Buy now, pay later (BNPL) has gained enormous traction with individuals by attracting consumers who are looking to stretch their buying power and de-stress their budgets. It’s a basket of benefits that businesses are also looking to embrace to help manage their own purchasing while also improving their cash flow.
While so-called “net terms” have existed in B2B trade for decades, some of the qualities of BNPL are now catching on in the B2B realm, Dan Zimmerman, chief product and information officer at TreviPay, told PYMNTS.
“I think the first impact we’ve seen from BNPL, and how B2C is influencing B2B, is that it’s driving this change in expectations that net terms should act a lot more like BNPL — real time, digital, fast, easy,” he said. “The new expectations of net terms or direct bills as referred to in B2B are getting changed by BNPL from B2C.”
Benefits to the Seller
On the seller’s side, there are even more benefits from BNPL. When selling B2C, those include increased cart size and increased conversions. Those are being realized in the data that’s coming back from B2C implementations.

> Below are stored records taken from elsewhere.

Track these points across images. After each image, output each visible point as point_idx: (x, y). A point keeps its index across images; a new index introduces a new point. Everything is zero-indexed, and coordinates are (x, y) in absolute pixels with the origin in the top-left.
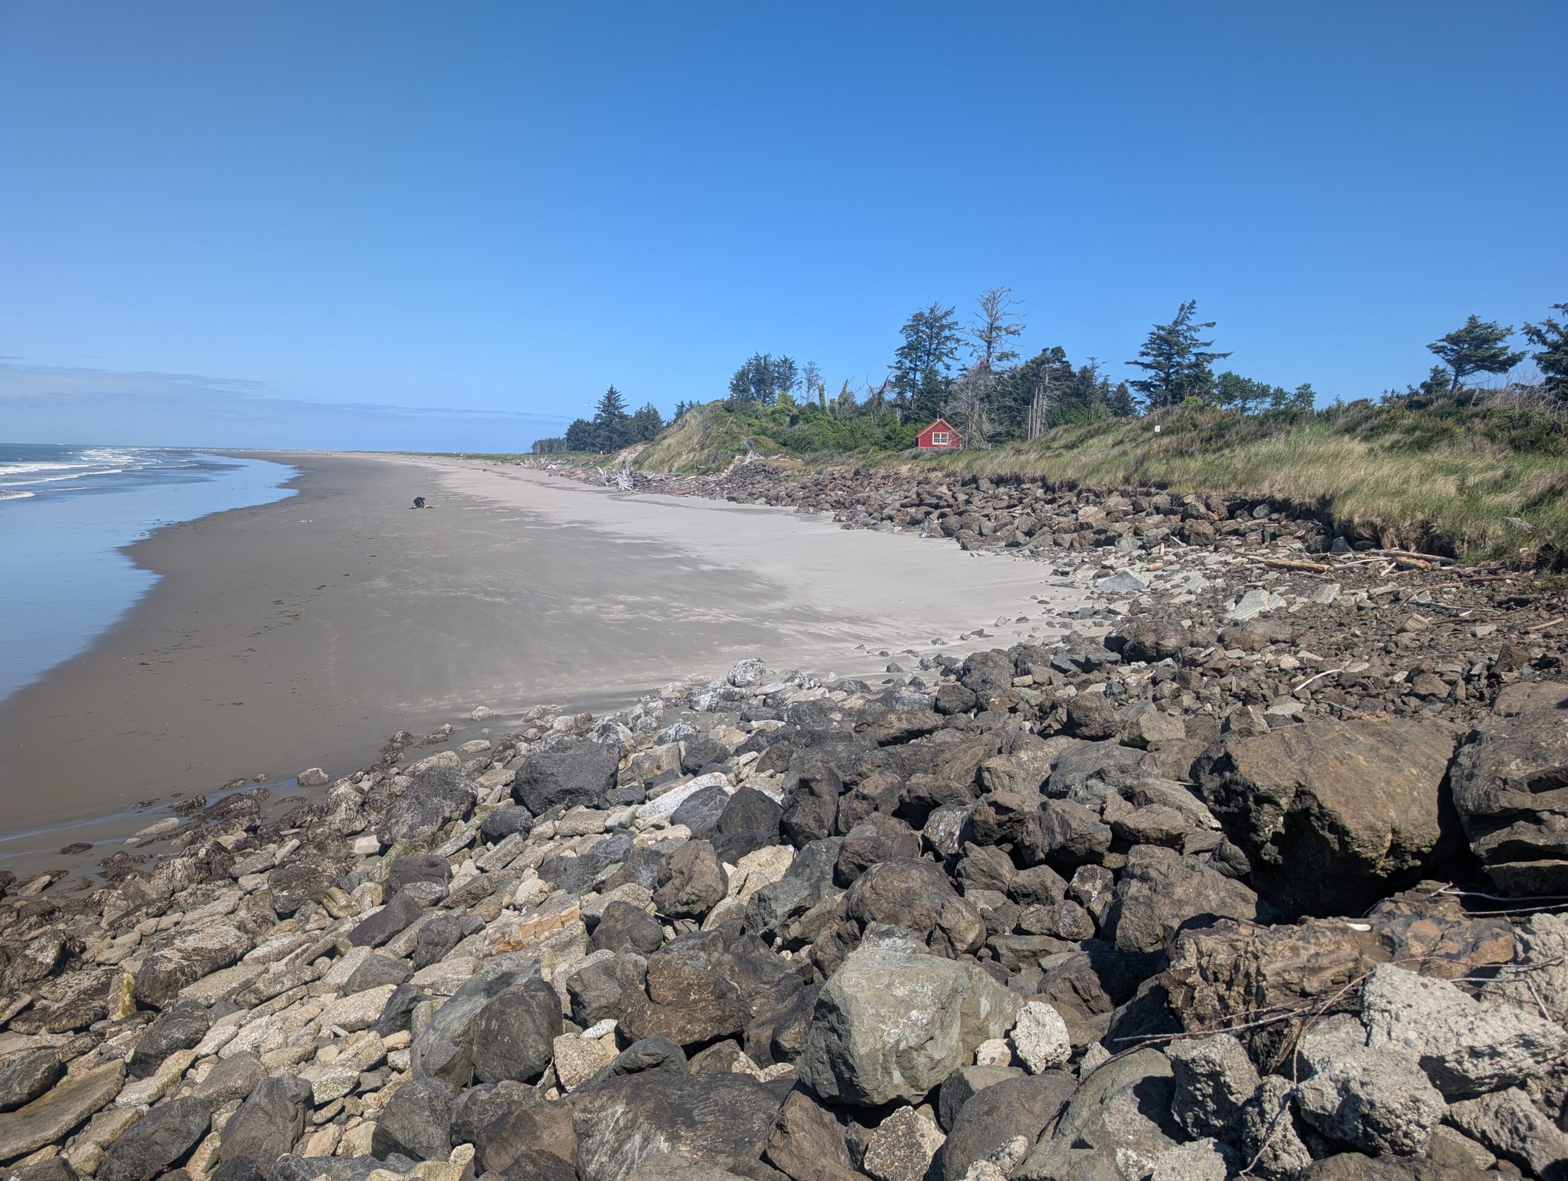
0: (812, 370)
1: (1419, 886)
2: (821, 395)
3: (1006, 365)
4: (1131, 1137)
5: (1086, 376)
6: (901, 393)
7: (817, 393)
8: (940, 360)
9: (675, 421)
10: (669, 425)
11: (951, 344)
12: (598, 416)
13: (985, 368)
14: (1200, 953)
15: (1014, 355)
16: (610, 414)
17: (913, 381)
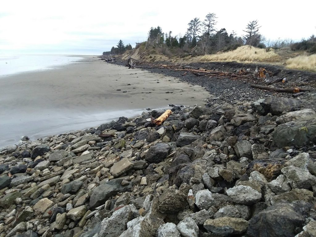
3: (213, 32)
12: (118, 46)
13: (208, 33)
15: (214, 30)
16: (120, 45)
17: (191, 36)
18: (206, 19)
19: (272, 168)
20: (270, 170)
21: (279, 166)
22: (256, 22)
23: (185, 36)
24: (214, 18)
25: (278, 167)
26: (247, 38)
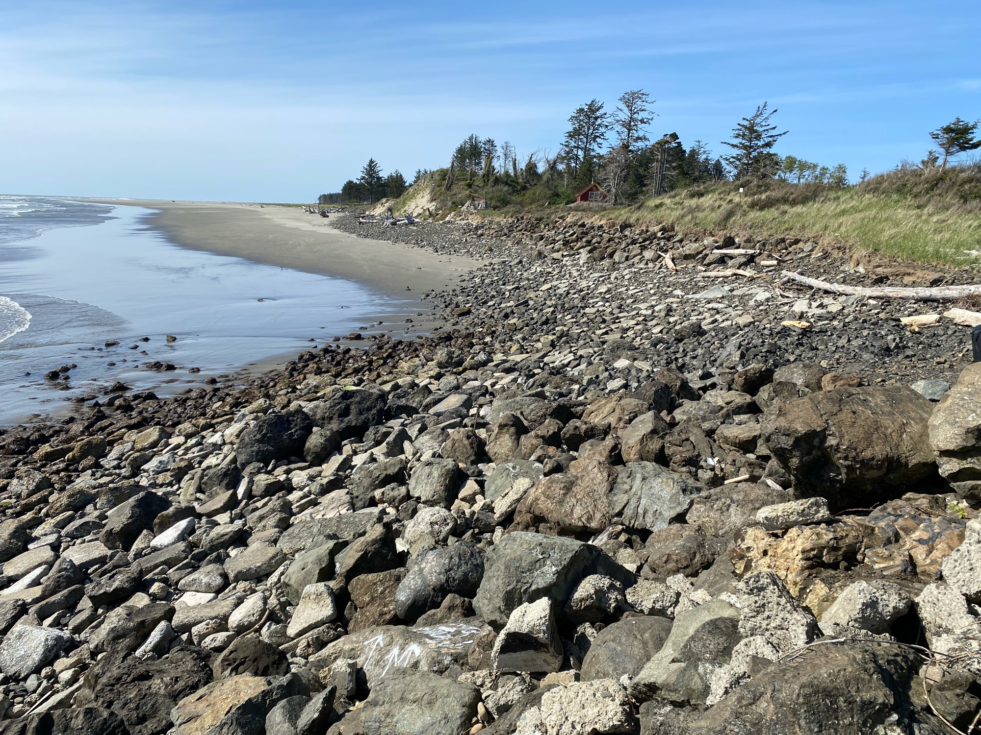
0: (507, 146)
1: (903, 497)
2: (515, 164)
3: (640, 144)
4: (708, 655)
5: (693, 152)
6: (568, 165)
7: (511, 163)
8: (595, 141)
9: (415, 182)
10: (411, 185)
11: (602, 130)
12: (363, 178)
13: (626, 147)
14: (757, 539)
15: (646, 139)
16: (371, 176)
17: (576, 155)
18: (623, 106)
19: (799, 541)
20: (794, 548)
21: (817, 534)
22: (765, 116)
23: (559, 154)
24: (644, 104)
25: (814, 537)
26: (738, 163)
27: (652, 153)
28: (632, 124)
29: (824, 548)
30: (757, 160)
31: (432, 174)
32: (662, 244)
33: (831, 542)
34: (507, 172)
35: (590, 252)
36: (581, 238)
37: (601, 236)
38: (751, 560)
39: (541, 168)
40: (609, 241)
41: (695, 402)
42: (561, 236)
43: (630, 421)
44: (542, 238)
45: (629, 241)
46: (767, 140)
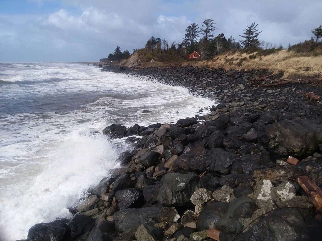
0: (165, 40)
1: (308, 157)
2: (167, 46)
3: (211, 38)
4: (242, 215)
5: (229, 40)
6: (186, 46)
8: (195, 37)
9: (133, 53)
10: (132, 55)
11: (197, 33)
12: (115, 53)
13: (205, 39)
14: (257, 174)
15: (212, 36)
16: (118, 52)
17: (189, 42)
18: (204, 25)
22: (254, 26)
23: (183, 42)
24: (212, 24)
26: (245, 43)
27: (215, 40)
28: (208, 31)
29: (281, 177)
30: (252, 41)
31: (139, 50)
32: (220, 72)
33: (284, 175)
34: (164, 49)
35: (195, 75)
36: (191, 71)
37: (198, 70)
38: (256, 181)
39: (177, 47)
40: (201, 71)
41: (233, 127)
42: (184, 70)
43: (211, 134)
44: (178, 71)
45: (208, 71)
46: (255, 35)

When selling B2B, another benefit of BNPL to the seller is that because they are outsourcing this credit line, they’re getting paid faster. Plus, because they are giving the buyer the ability to buy with a credit line that is separate from their credit card and has terms that are further out than the usual 30 days, it builds loyalty.
“So, you can see it also being a sales growth opportunity for businesses once it gets fully implemented in the B2B side,” Zimmerman said. “Cart size, conversion, [days sales outstanding (DSO)], loyalty are all benefits of BNPL going forward.”
Distinctions Between B2C and B2B
At the same time, there are differences between B2C and B2B that will affect the adoption of BNPL in B2B. BNPL tends to be a single-purchase finance vehicle, while B2B customers tend to make repeat purchases. Another difference is that a business may prefer extended terms to installment payments.
“Those things are going to work themselves out in the B2B version of BNPL, but that’s two distinctions that you’re going to see that could be different than B2C,” Zimmerman said.
Once you digitize trade credit, though, “It’s going to be massive,” he said. In Australia, where BNPL has taken off faster than in any other country, BNPL is used for just 2% of B2C transactions. In contrast, trade credit is used for over 60% of B2B purchases, and the version of BNPL for B2B is a digitized version of trade credit.
“Once that’s done, the adoption is going to be much faster and much higher, just because that’s how B2B business gets done today,” Zimmerman said. “It’s starting from a place where that’s the context anyway.”
Opportunity to Outsource AR
In addition to the other benefits, businesses that implement BNPL can also outsource their whole accounts receivable (AR) practice. PYMNTS research shows that 41% of small businesses consider collecting on an invoice to be one of their biggest pain points.
“So, you could see where if you could get a FinTech vendor that could just help you deal with AR completely, B2B, and one of those capabilities is BNPL or this digitized trade credit, well, that’s pretty powerful,” Zimmerman said. “You get the DSO advantages plus you get operational efficiencies.”
One potential hurdle for the use of BNPL in B2B is checking the creditworthiness of a B2B customer. Zimmerman said that’s one of the reasons B2B is tough to do in real time — it requires integrations with partners to get that data.
“That’s some of the secret sauce that some of the FinTechs that are doing this now as a service have,” he said. “They’re creating internal credit scores similar to B2C where they look at a business’s viability over time, and they use different data sources in real time, checking for fraud, checking for credit capability in each one of those businesses.”
Looking ahead, the rate of adoption of BNPL in B2B is going to depend on the awareness and availability of capabilities as well as the cost element. BNPL transactions are a little more expensive. Zimmerman said they’re worth it because of all their advantages, but at the same time, B2B businesses are very sensitive to the cost of a transaction. That means B2B businesses may be a little more discretionary in the solutions they roll out.
“It’s going to have to make sense from an ROI perspective probably to a greater degree even than the B2C, where there’s kind of this momentum and excitement around it, and it feels like you’re missing out if you don’t have BNPL in your checkout,” Zimmerman concluded. “B2B tends to be a little more rational.”